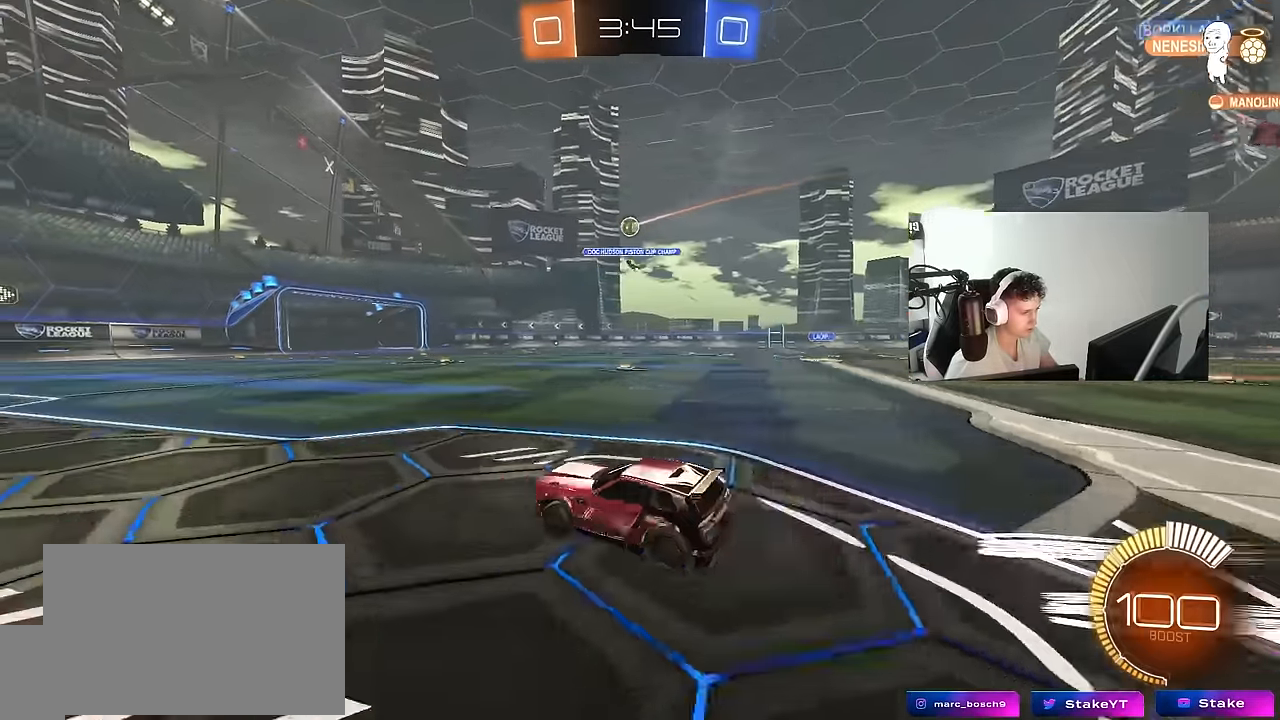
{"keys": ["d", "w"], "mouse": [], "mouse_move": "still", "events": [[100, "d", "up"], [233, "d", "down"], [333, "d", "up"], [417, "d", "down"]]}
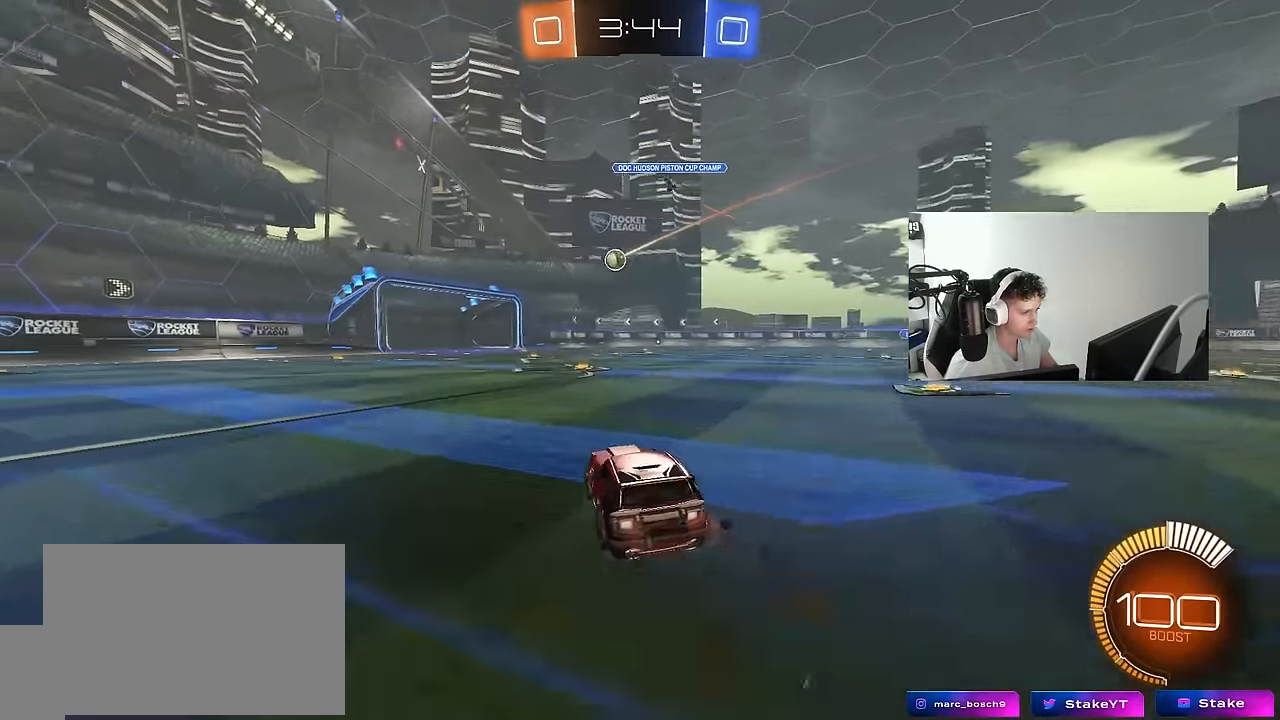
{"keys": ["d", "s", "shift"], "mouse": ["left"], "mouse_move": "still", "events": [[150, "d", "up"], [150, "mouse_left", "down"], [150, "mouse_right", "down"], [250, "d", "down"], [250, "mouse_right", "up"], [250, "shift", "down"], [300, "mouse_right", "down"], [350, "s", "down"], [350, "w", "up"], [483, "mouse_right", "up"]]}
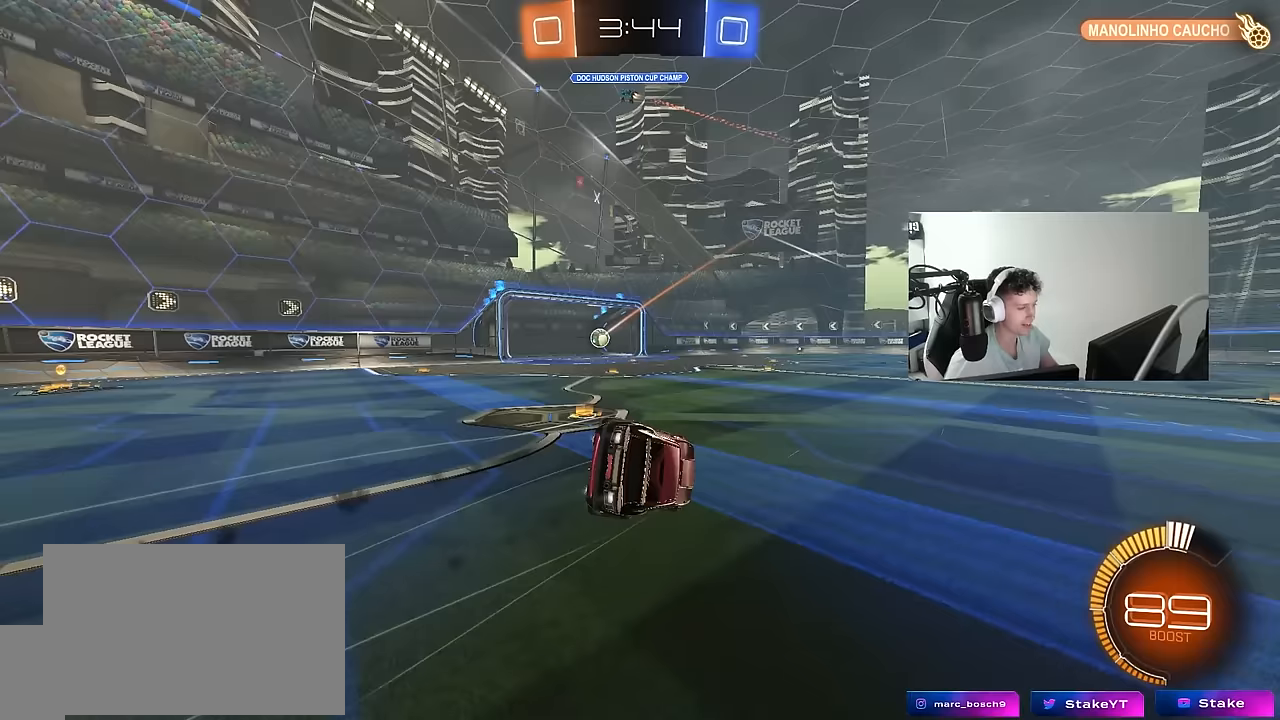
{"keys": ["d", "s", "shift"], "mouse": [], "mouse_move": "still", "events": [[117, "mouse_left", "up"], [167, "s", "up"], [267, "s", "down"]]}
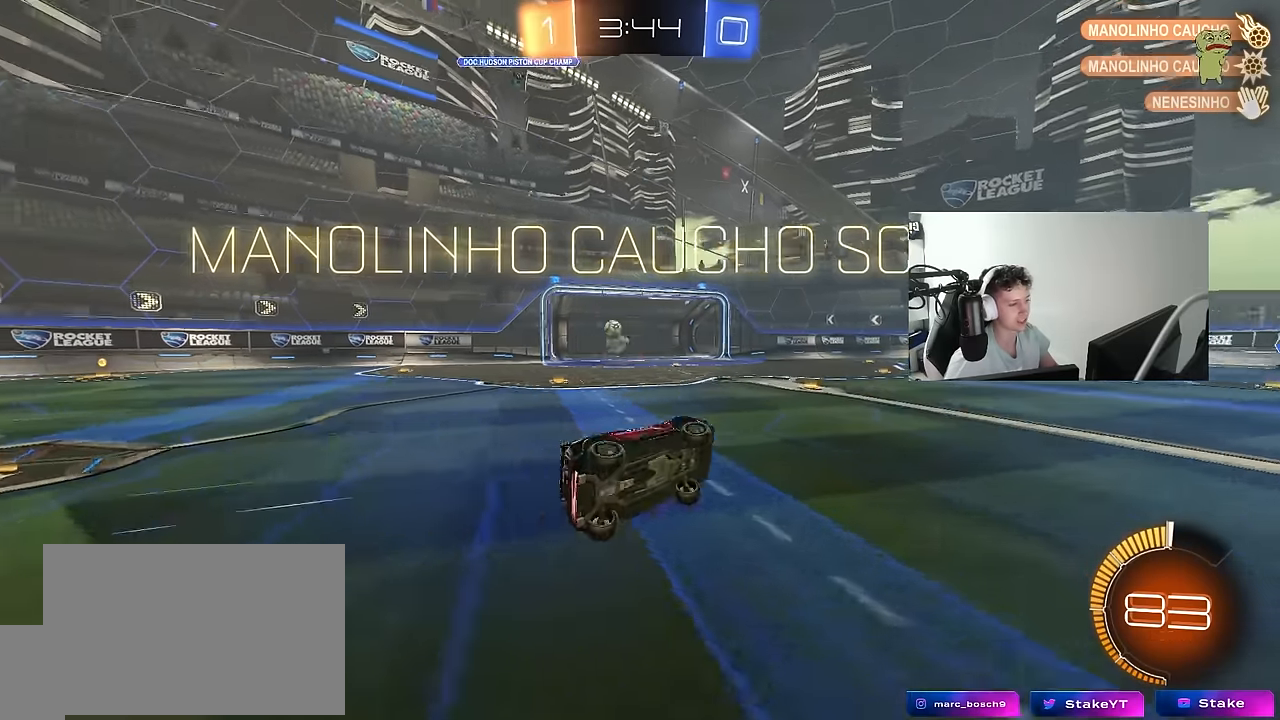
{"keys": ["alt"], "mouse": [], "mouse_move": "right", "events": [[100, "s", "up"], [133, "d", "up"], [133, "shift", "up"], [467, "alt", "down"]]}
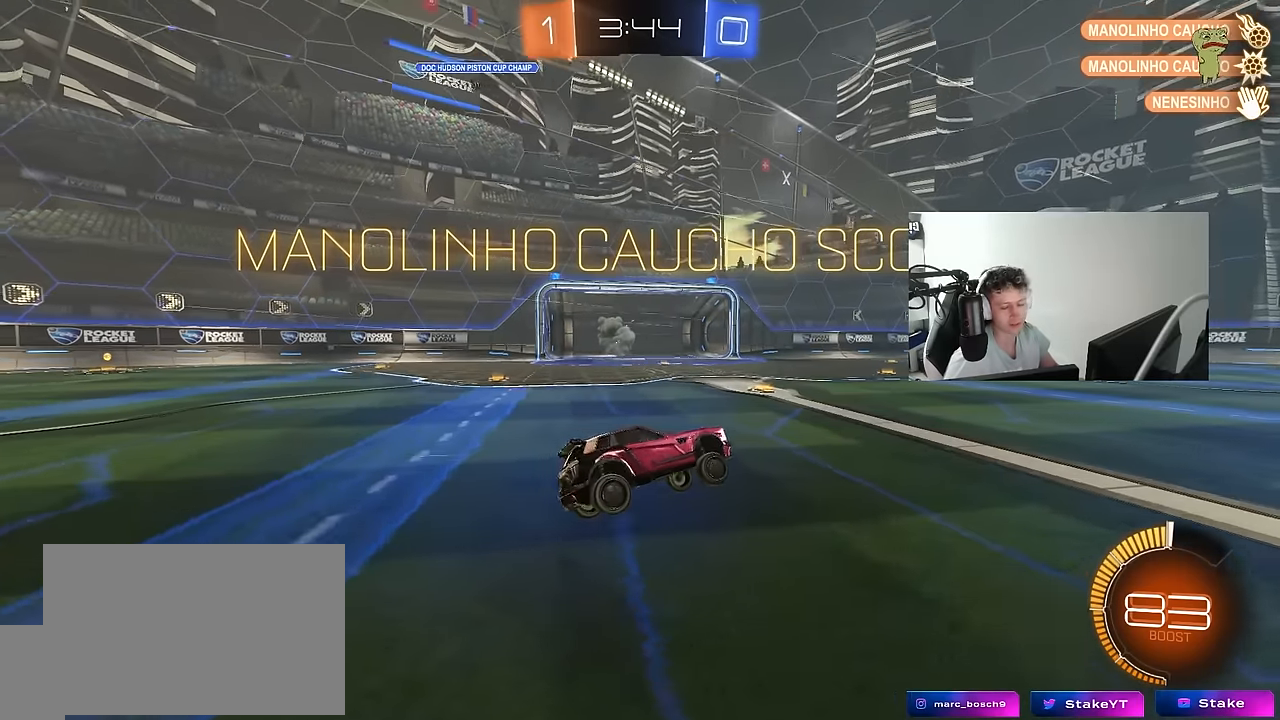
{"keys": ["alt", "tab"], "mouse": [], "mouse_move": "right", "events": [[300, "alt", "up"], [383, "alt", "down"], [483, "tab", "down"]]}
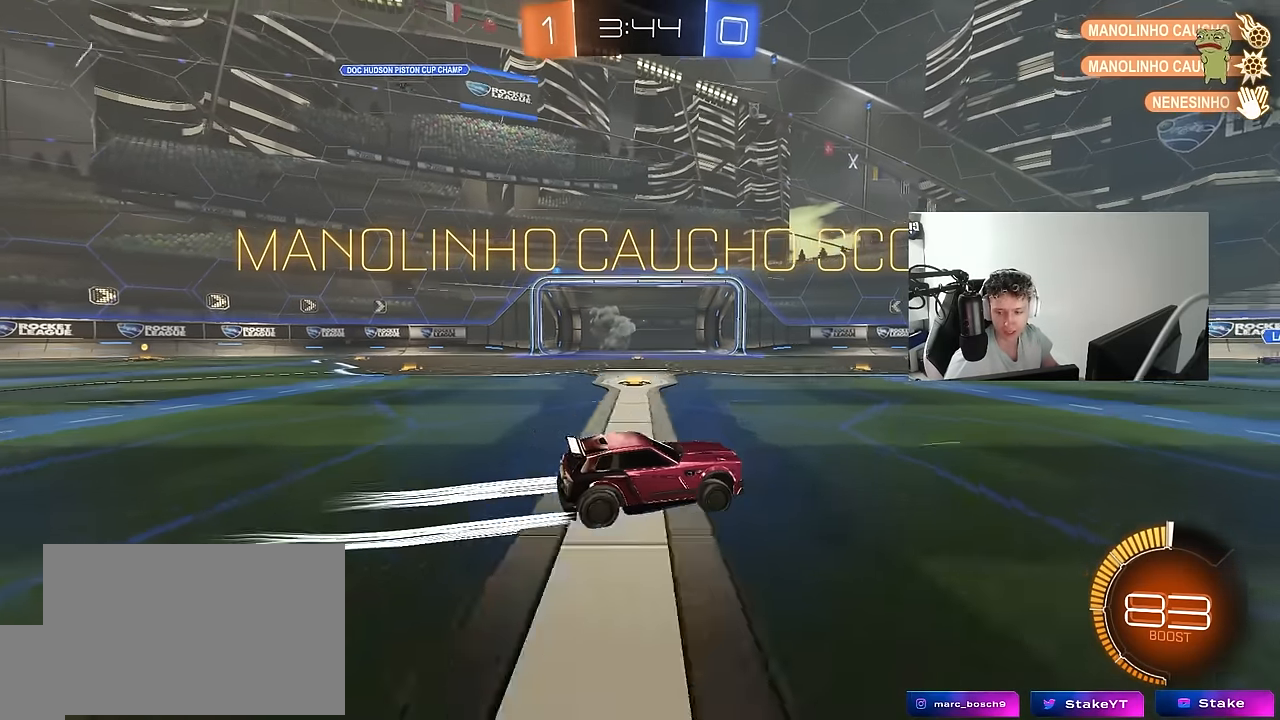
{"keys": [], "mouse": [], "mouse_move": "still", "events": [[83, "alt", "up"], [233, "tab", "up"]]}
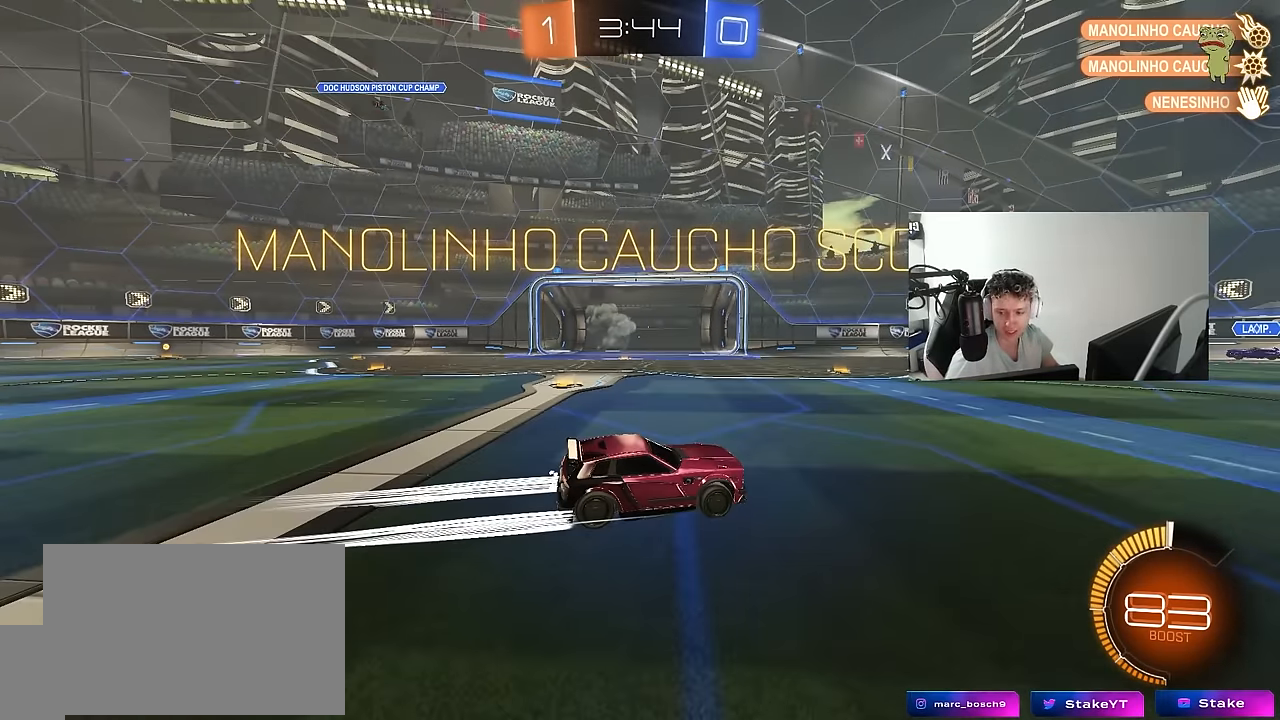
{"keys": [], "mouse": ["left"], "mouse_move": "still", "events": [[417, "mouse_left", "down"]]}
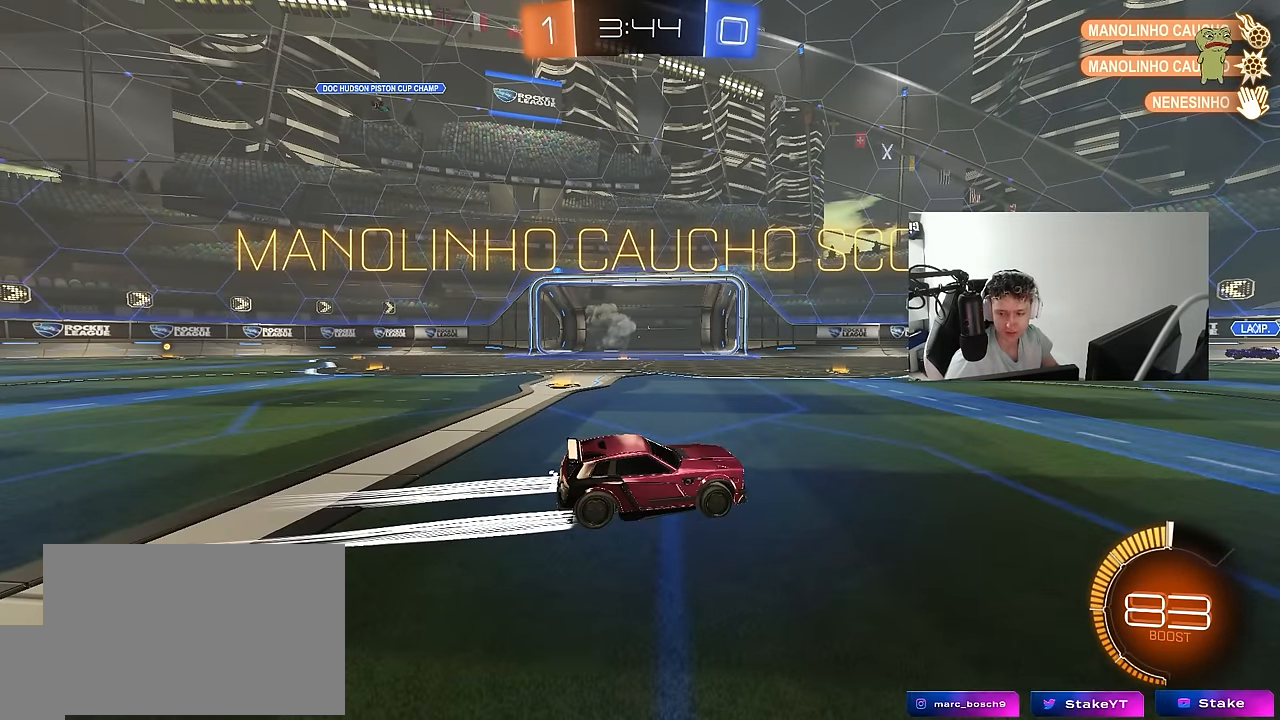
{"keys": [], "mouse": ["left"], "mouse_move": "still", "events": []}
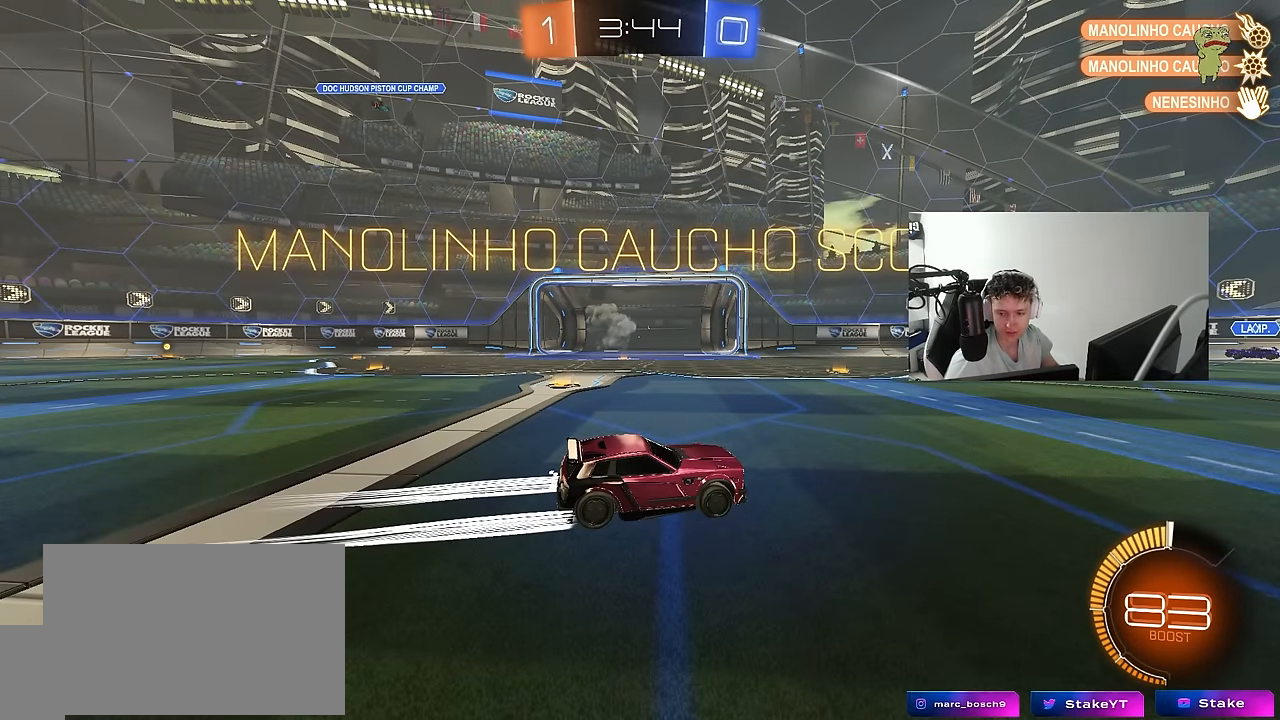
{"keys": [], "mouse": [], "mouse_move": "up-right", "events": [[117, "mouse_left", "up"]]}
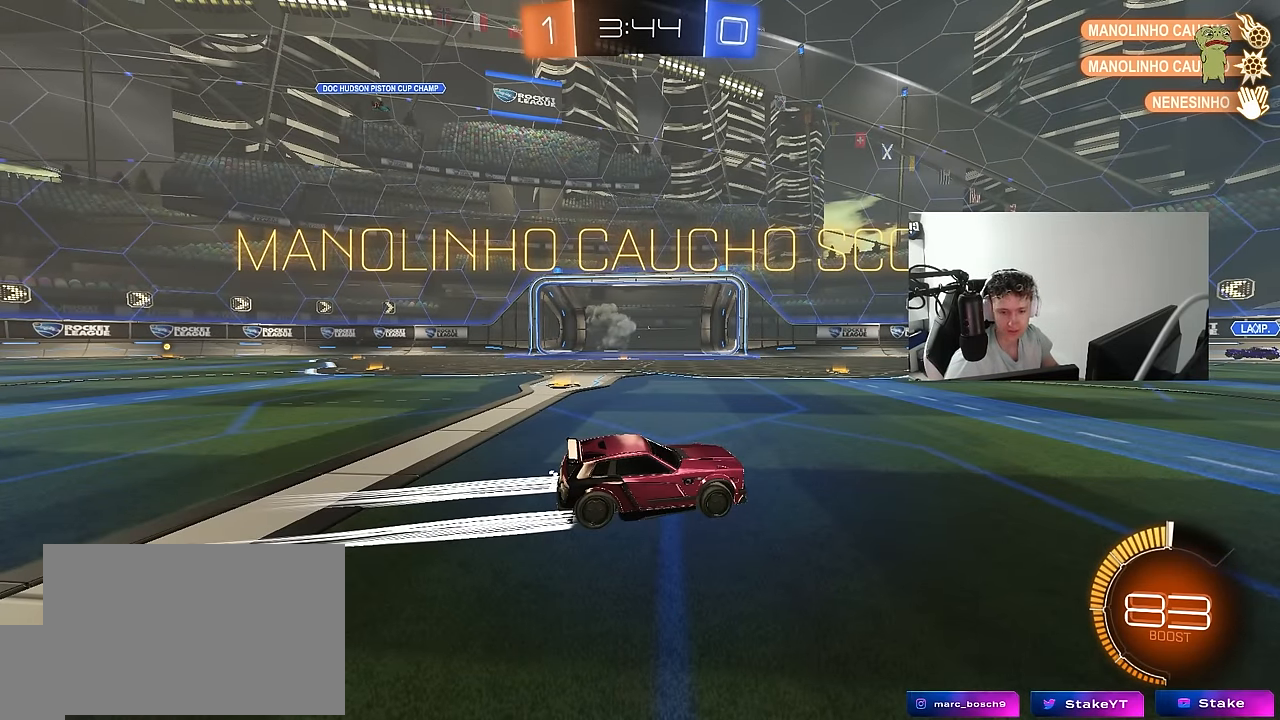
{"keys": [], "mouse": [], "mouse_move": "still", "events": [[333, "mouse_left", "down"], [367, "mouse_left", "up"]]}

· · ·

» **Directions**
Exact repetition of the material above is required, with the images removed.

» **Solution to this exercise**
{"keys": ["d", "w"], "mouse": [], "mouse_move": "still", "events": [[100, "d", "up"], [233, "d", "down"], [333, "d", "up"], [417, "d", "down"]]}
{"keys": ["d", "s", "shift"], "mouse": ["left"], "mouse_move": "still", "events": [[150, "d", "up"], [150, "mouse_left", "down"], [150, "mouse_right", "down"], [250, "d", "down"], [250, "mouse_right", "up"], [250, "shift", "down"], [300, "mouse_right", "down"], [350, "s", "down"], [350, "w", "up"], [483, "mouse_right", "up"]]}
{"keys": ["d", "s", "shift"], "mouse": [], "mouse_move": "still", "events": [[117, "mouse_left", "up"], [167, "s", "up"], [267, "s", "down"]]}
{"keys": ["alt"], "mouse": [], "mouse_move": "right", "events": [[100, "s", "up"], [133, "d", "up"], [133, "shift", "up"], [467, "alt", "down"]]}
{"keys": ["alt", "tab"], "mouse": [], "mouse_move": "right", "events": [[300, "alt", "up"], [383, "alt", "down"], [483, "tab", "down"]]}
{"keys": [], "mouse": [], "mouse_move": "still", "events": [[83, "alt", "up"], [233, "tab", "up"]]}
{"keys": [], "mouse": ["left"], "mouse_move": "still", "events": [[417, "mouse_left", "down"]]}
{"keys": [], "mouse": ["left"], "mouse_move": "still", "events": []}
{"keys": [], "mouse": [], "mouse_move": "up-right", "events": [[117, "mouse_left", "up"]]}
{"keys": [], "mouse": [], "mouse_move": "still", "events": [[333, "mouse_left", "down"], [367, "mouse_left", "up"]]}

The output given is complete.